:: Dataset ::
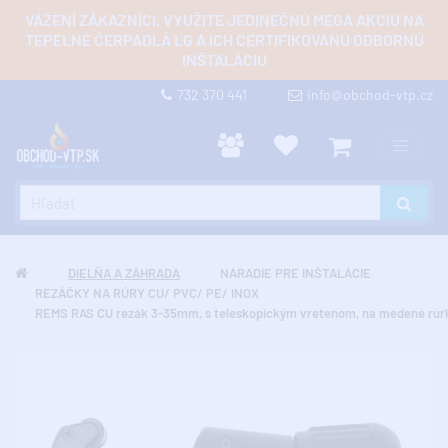
VÁŽENÍ ZÁKAZNÍCI, VYUŽITE JEDINEČNÚ MEGA AKCIU NA
TEPELNÉ ČERPADLÁ LG A ICH CERTIFIKOVANÚ ODBORNÚ
INŠTALÁCIU
732 370 441
info@obchod-vtp.cz
DIELŇA A ZÁHRADA
NÁRADIE PRE INŠTALÁCIE
REZÁČKY NA RÚRY CU/ PVC/ PE/ INOX
REMS RAS CU rezák 3-35mm, s teleskopickým vretenom, na medené rúr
:::
• _Your assignment_:
Copy, without any change, the run of lines from the one with "NÁRADIE PRE INŠTALÁCIE" through the end of the entries above.

• _Solved problem_:
NÁRADIE PRE INŠTALÁCIE
REZÁČKY NA RÚRY CU/ PVC/ PE/ INOX
REMS RAS CU rezák 3-35mm, s teleskopickým vretenom, na medené rúr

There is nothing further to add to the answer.